→ Data excerpts:

◆ ◆ ◆ ◆ ◆

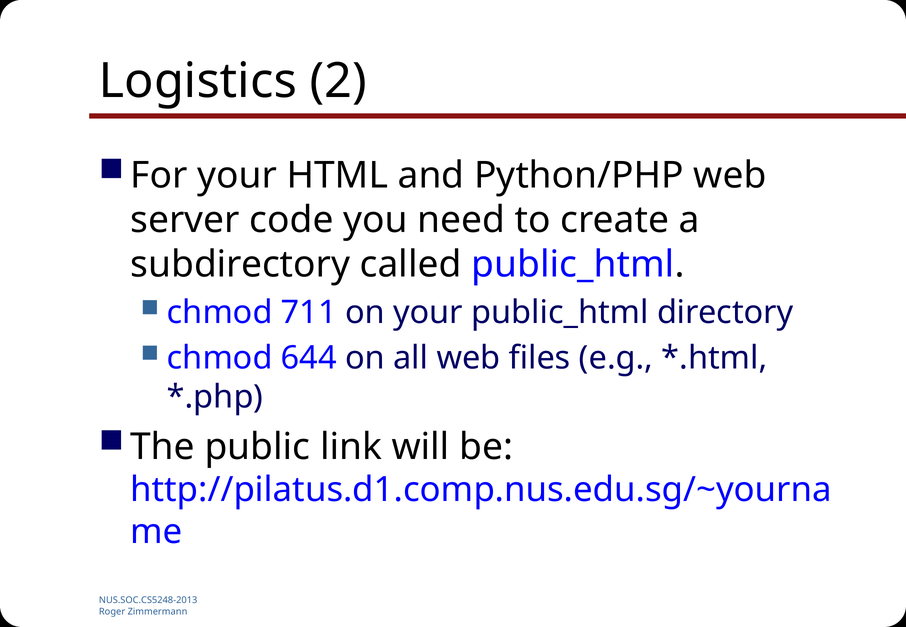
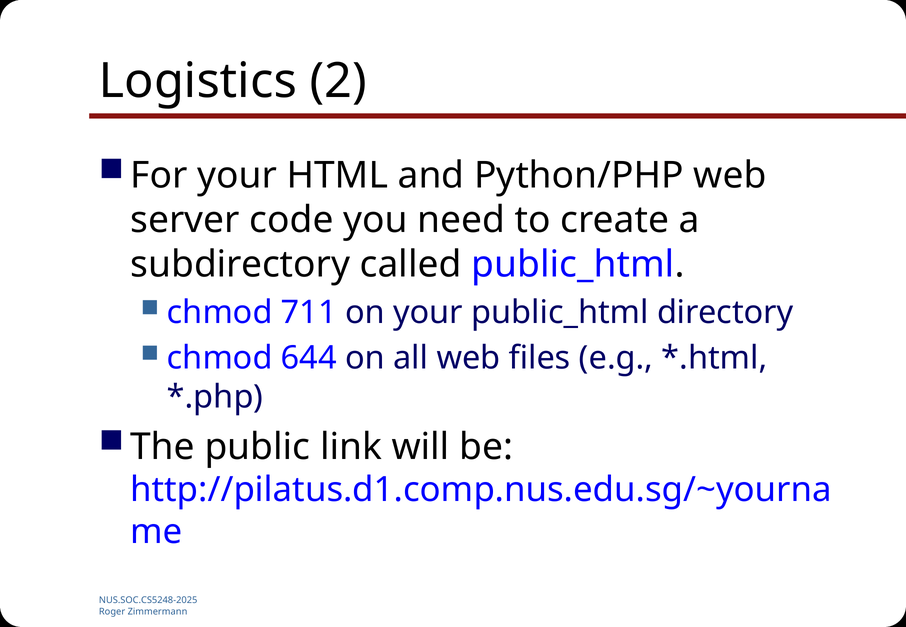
NUS.SOC.CS5248-2013: NUS.SOC.CS5248-2013 -> NUS.SOC.CS5248-2025
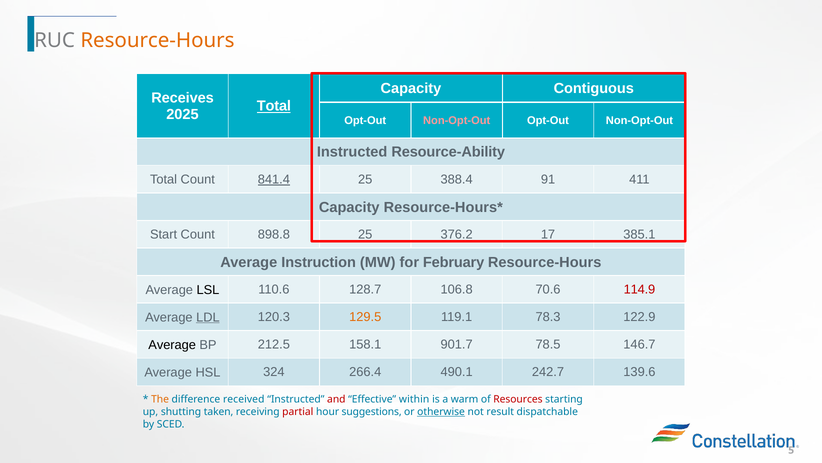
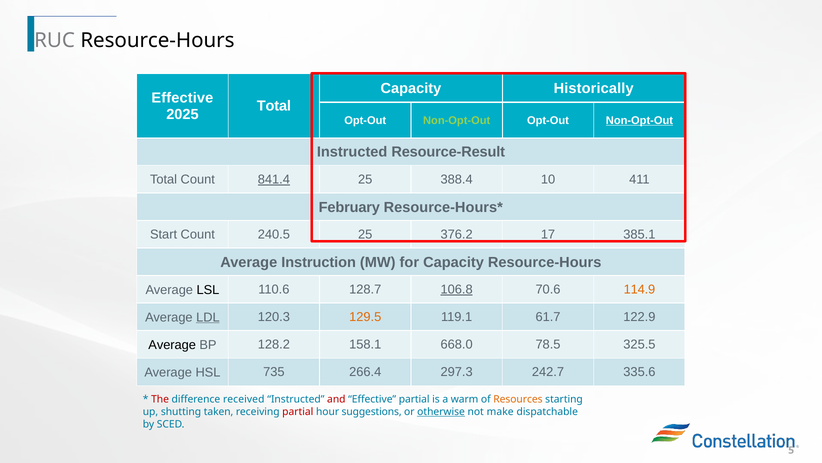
Resource-Hours at (157, 40) colour: orange -> black
Contiguous: Contiguous -> Historically
Receives at (183, 98): Receives -> Effective
Total at (274, 106) underline: present -> none
Non-Opt-Out at (457, 120) colour: pink -> light green
Non-Opt-Out at (639, 120) underline: none -> present
Resource-Ability: Resource-Ability -> Resource-Result
91: 91 -> 10
Capacity at (349, 207): Capacity -> February
898.8: 898.8 -> 240.5
for February: February -> Capacity
106.8 underline: none -> present
114.9 colour: red -> orange
78.3: 78.3 -> 61.7
212.5: 212.5 -> 128.2
901.7: 901.7 -> 668.0
146.7: 146.7 -> 325.5
324: 324 -> 735
490.1: 490.1 -> 297.3
139.6: 139.6 -> 335.6
The colour: orange -> red
Effective within: within -> partial
Resources colour: red -> orange
result: result -> make
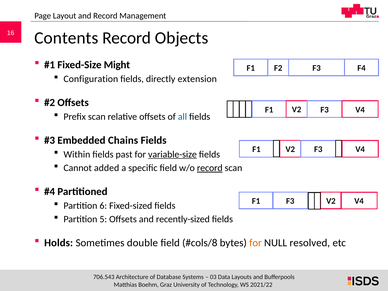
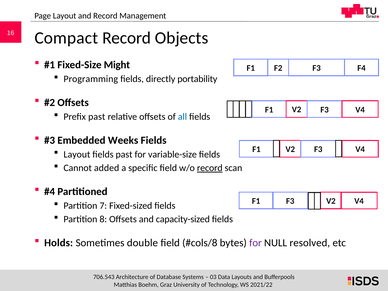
Contents: Contents -> Compact
Configuration: Configuration -> Programming
extension: extension -> portability
Prefix scan: scan -> past
Chains: Chains -> Weeks
Within at (77, 154): Within -> Layout
variable-size underline: present -> none
6: 6 -> 7
5: 5 -> 8
recently-sized: recently-sized -> capacity-sized
for at (255, 243) colour: orange -> purple
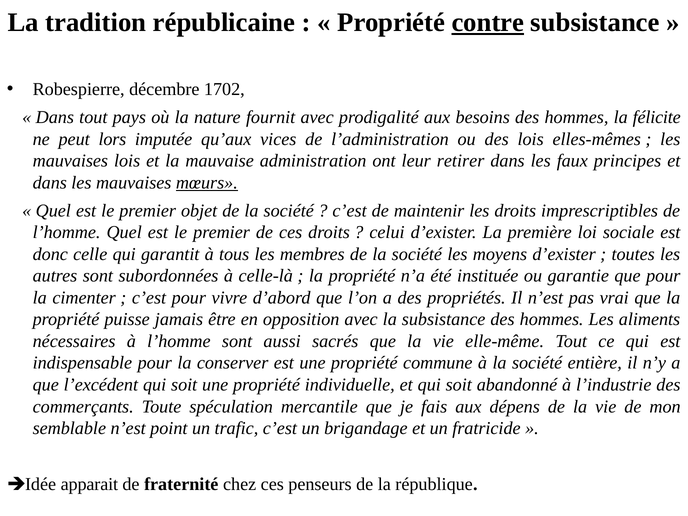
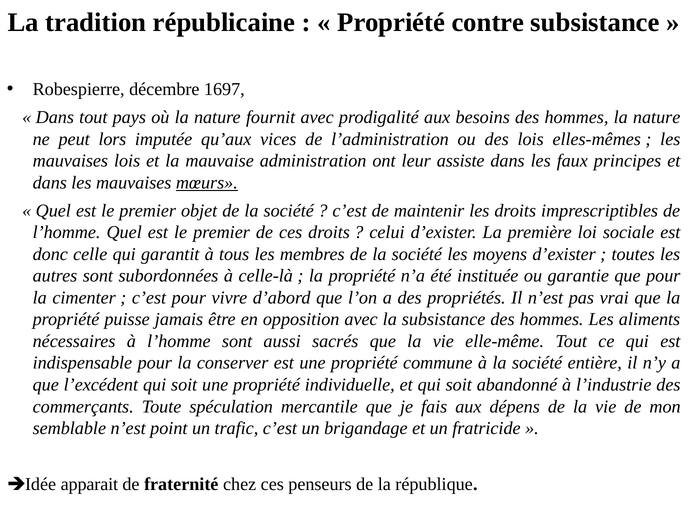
contre underline: present -> none
1702: 1702 -> 1697
hommes la félicite: félicite -> nature
retirer: retirer -> assiste
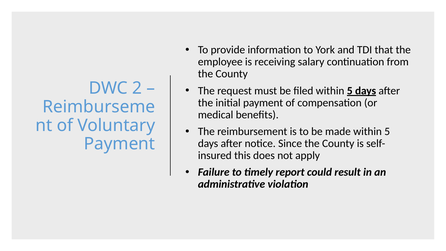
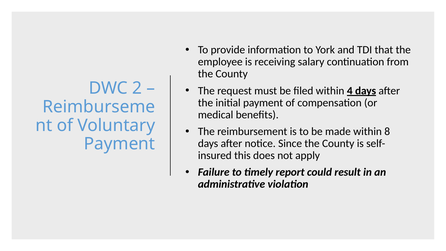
filed within 5: 5 -> 4
made within 5: 5 -> 8
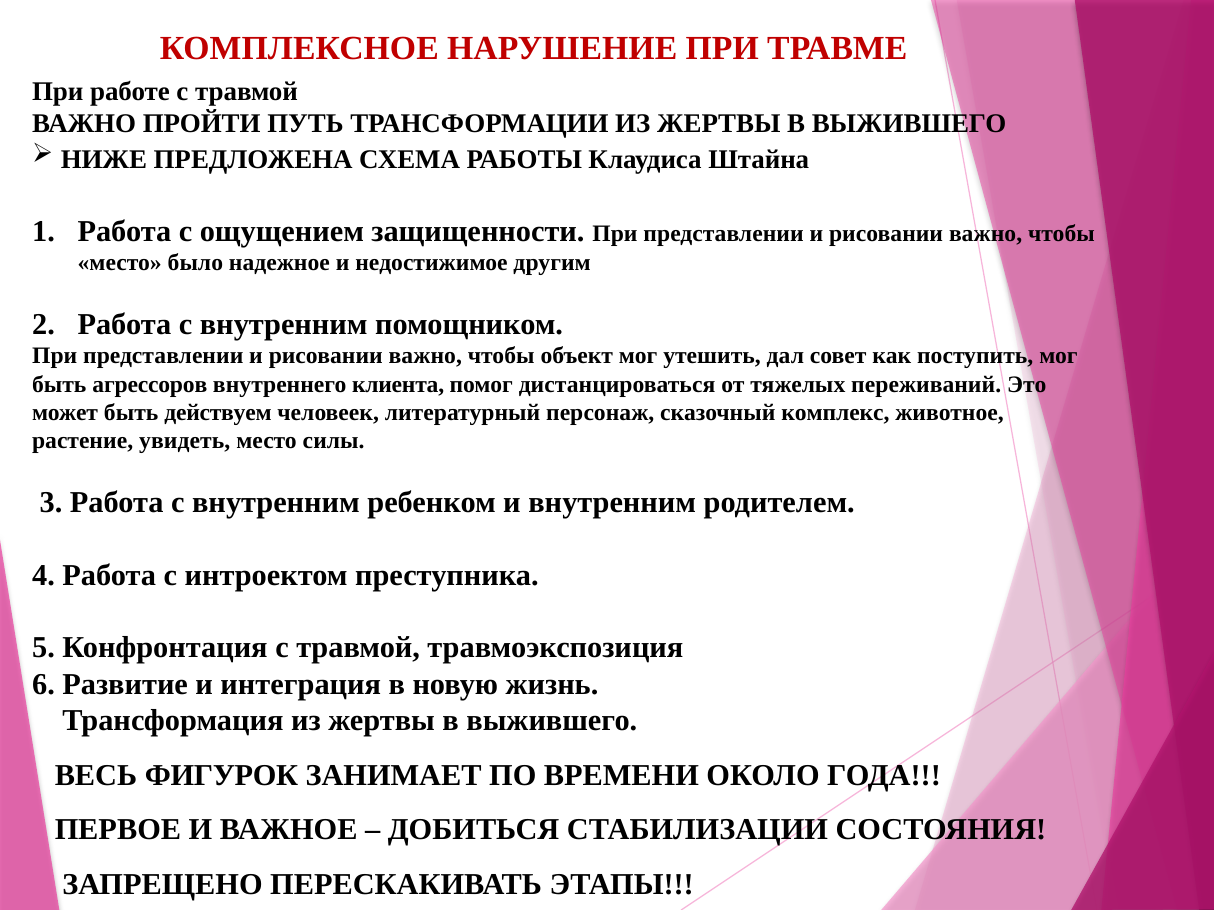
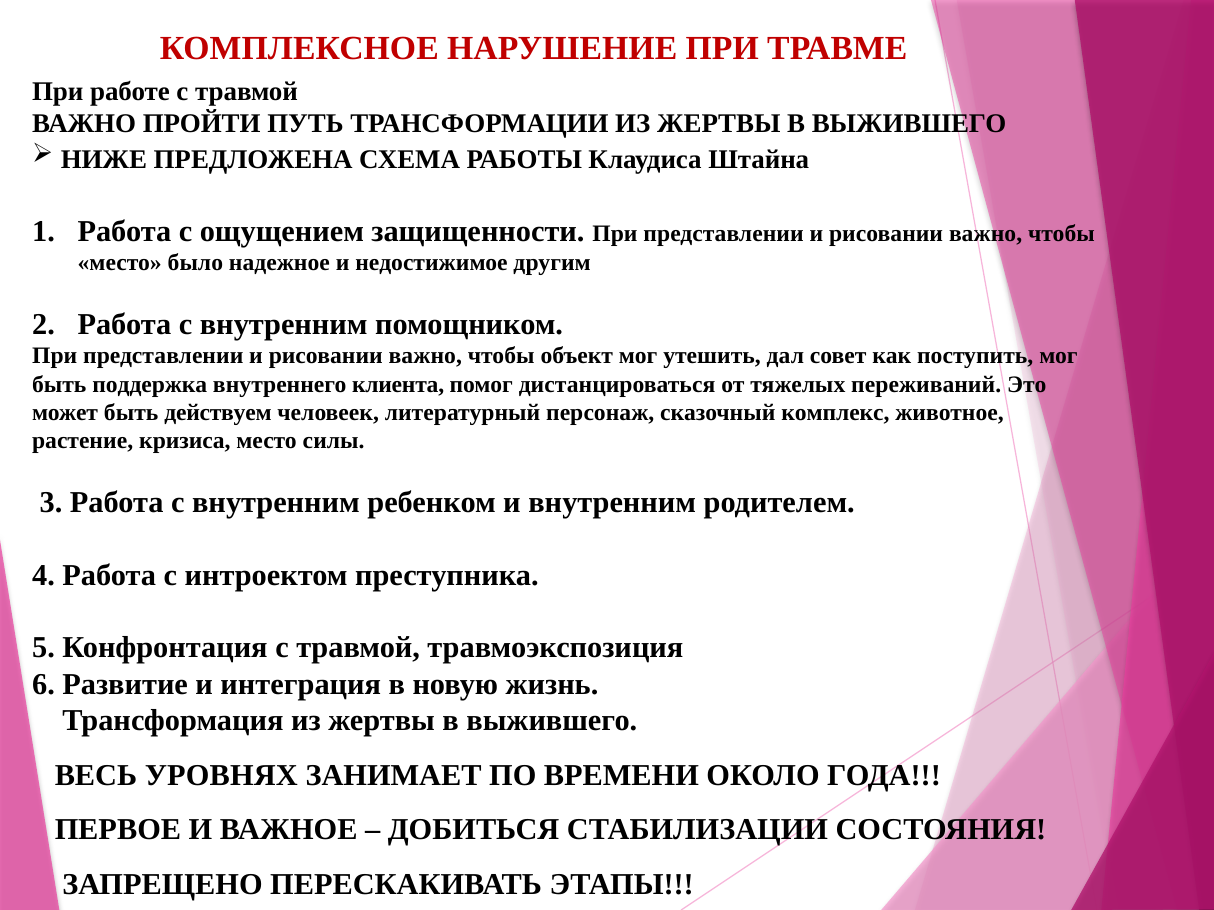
агрессоров: агрессоров -> поддержка
увидеть: увидеть -> кризиса
ФИГУРОК: ФИГУРОК -> УРОВНЯХ
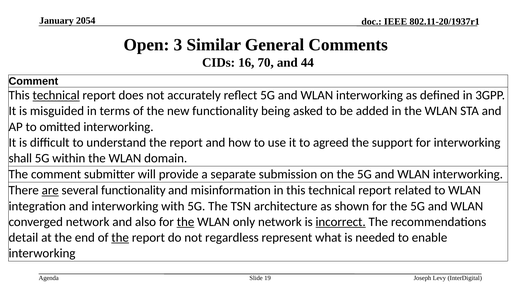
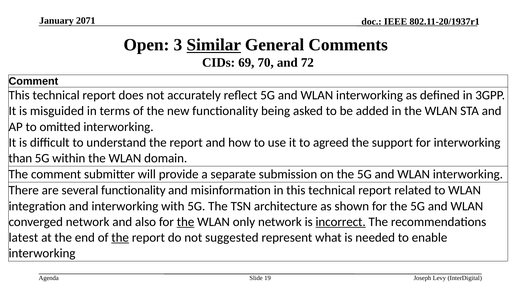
2054: 2054 -> 2071
Similar underline: none -> present
16: 16 -> 69
44: 44 -> 72
technical at (56, 95) underline: present -> none
shall: shall -> than
are underline: present -> none
detail: detail -> latest
regardless: regardless -> suggested
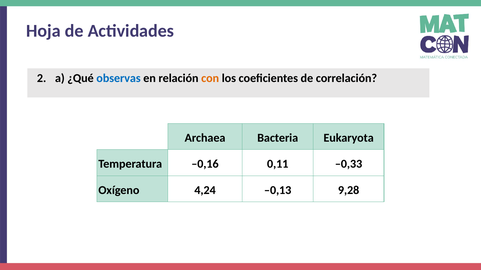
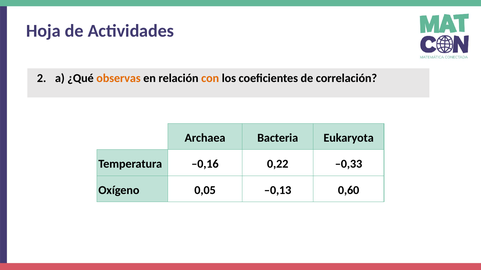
observas colour: blue -> orange
0,11: 0,11 -> 0,22
4,24: 4,24 -> 0,05
9,28: 9,28 -> 0,60
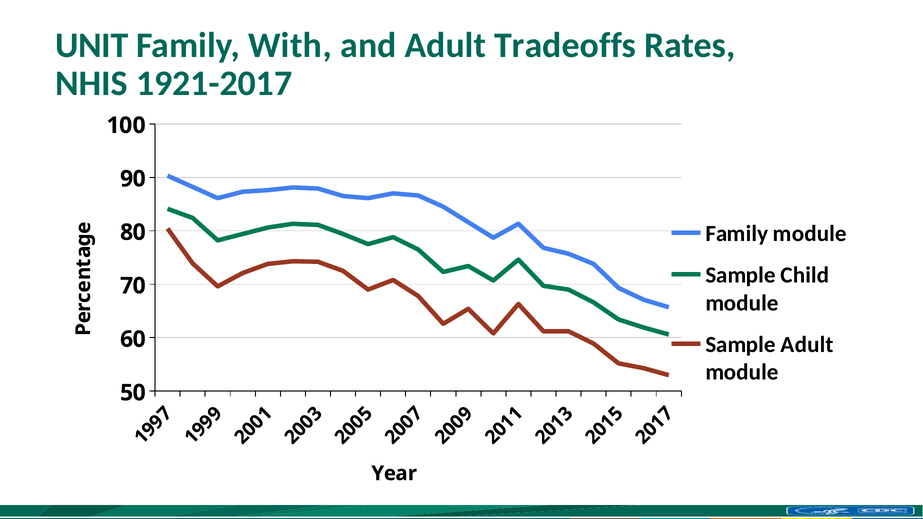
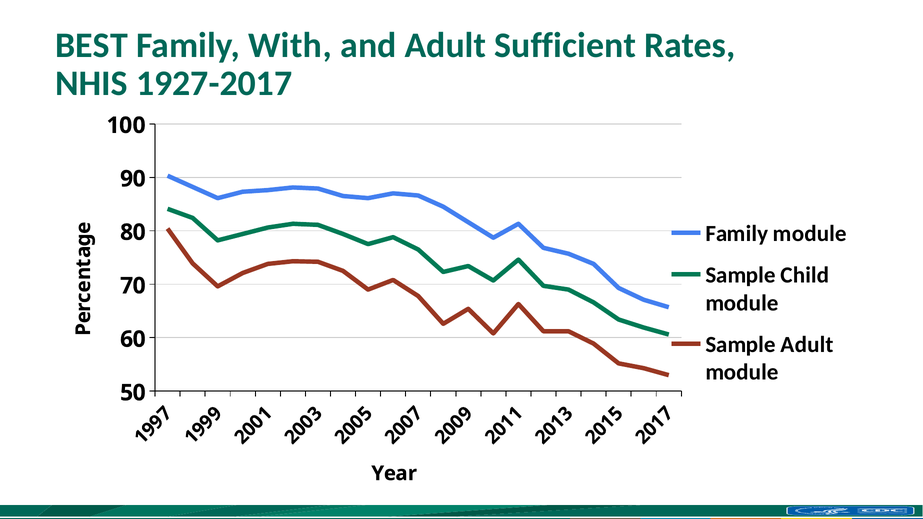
UNIT: UNIT -> BEST
Tradeoffs: Tradeoffs -> Sufficient
1921-2017: 1921-2017 -> 1927-2017
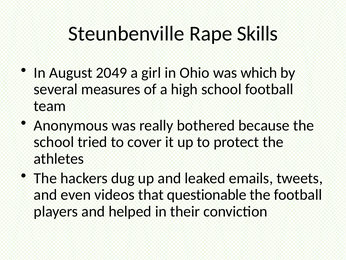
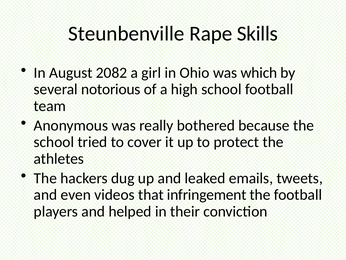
2049: 2049 -> 2082
measures: measures -> notorious
questionable: questionable -> infringement
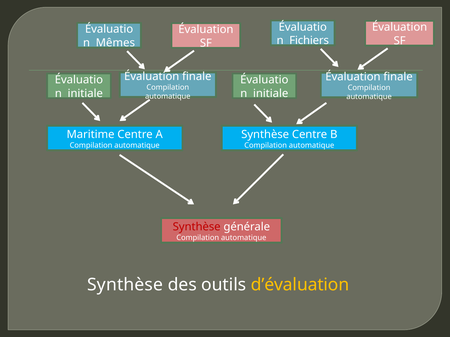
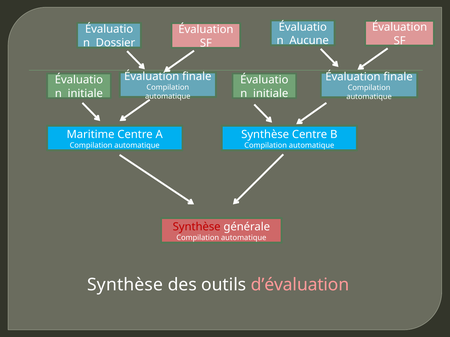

◆ ◆ ◆ ◆ ◆

→ Do this:
Reproduce every line of the listing above verbatim, leaving the pictures out of your answer.

→ Reply:
NUS.SOC.CS5248-2013: NUS.SOC.CS5248-2013 -> NUS.SOC.CS5248-2025
Resource-Hours at (157, 40) colour: orange -> black
Contiguous: Contiguous -> Historically
Receives at (183, 98): Receives -> Effective
Total at (274, 106) underline: present -> none
Non-Opt-Out at (457, 120) colour: pink -> light green
Non-Opt-Out at (639, 120) underline: none -> present
Resource-Ability: Resource-Ability -> Resource-Result
91: 91 -> 10
Capacity at (349, 207): Capacity -> February
898.8: 898.8 -> 240.5
for February: February -> Capacity
106.8 underline: none -> present
114.9 colour: red -> orange
78.3: 78.3 -> 61.7
212.5: 212.5 -> 128.2
901.7: 901.7 -> 668.0
146.7: 146.7 -> 325.5
324: 324 -> 735
490.1: 490.1 -> 297.3
139.6: 139.6 -> 335.6
The colour: orange -> red
Effective within: within -> partial
Resources colour: red -> orange
result: result -> make
Contents: Contents -> Compact
Configuration: Configuration -> Programming
extension: extension -> portability
Prefix scan: scan -> past
Chains: Chains -> Weeks
Within at (77, 154): Within -> Layout
variable-size underline: present -> none
6: 6 -> 7
5: 5 -> 8
recently-sized: recently-sized -> capacity-sized
for at (255, 243) colour: orange -> purple
contre underline: present -> none
1702: 1702 -> 1697
hommes la félicite: félicite -> nature
retirer: retirer -> assiste
filed within 5: 5 -> 4
made within 5: 5 -> 8
агрессоров: агрессоров -> поддержка
увидеть: увидеть -> кризиса
ФИГУРОК: ФИГУРОК -> УРОВНЯХ
2054: 2054 -> 2071
Similar underline: none -> present
16: 16 -> 69
44: 44 -> 72
technical at (56, 95) underline: present -> none
shall: shall -> than
are underline: present -> none
detail: detail -> latest
regardless: regardless -> suggested
observas colour: blue -> orange
0,11: 0,11 -> 0,22
4,24: 4,24 -> 0,05
9,28: 9,28 -> 0,60
UNIT: UNIT -> BEST
Tradeoffs: Tradeoffs -> Sufficient
1921-2017: 1921-2017 -> 1927-2017
2049: 2049 -> 2082
measures: measures -> notorious
questionable: questionable -> infringement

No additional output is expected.